# PROBLEM DETAILS:
How many lines in these records hold the string "sfondo"? Reply with the number alone.

Page images and extracted text
···

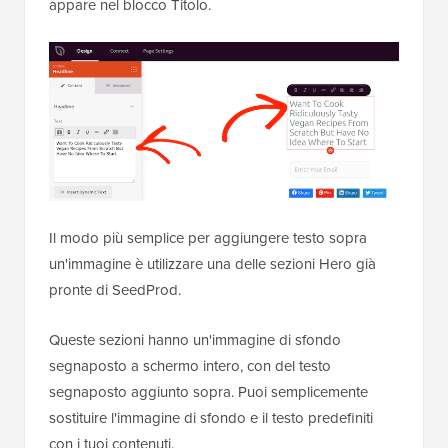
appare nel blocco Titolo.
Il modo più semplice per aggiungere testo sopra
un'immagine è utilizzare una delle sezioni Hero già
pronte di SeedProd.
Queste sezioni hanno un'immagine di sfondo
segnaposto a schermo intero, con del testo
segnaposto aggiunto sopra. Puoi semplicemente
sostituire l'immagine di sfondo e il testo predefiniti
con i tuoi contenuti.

···

# WRITTEN SOLUTION:
2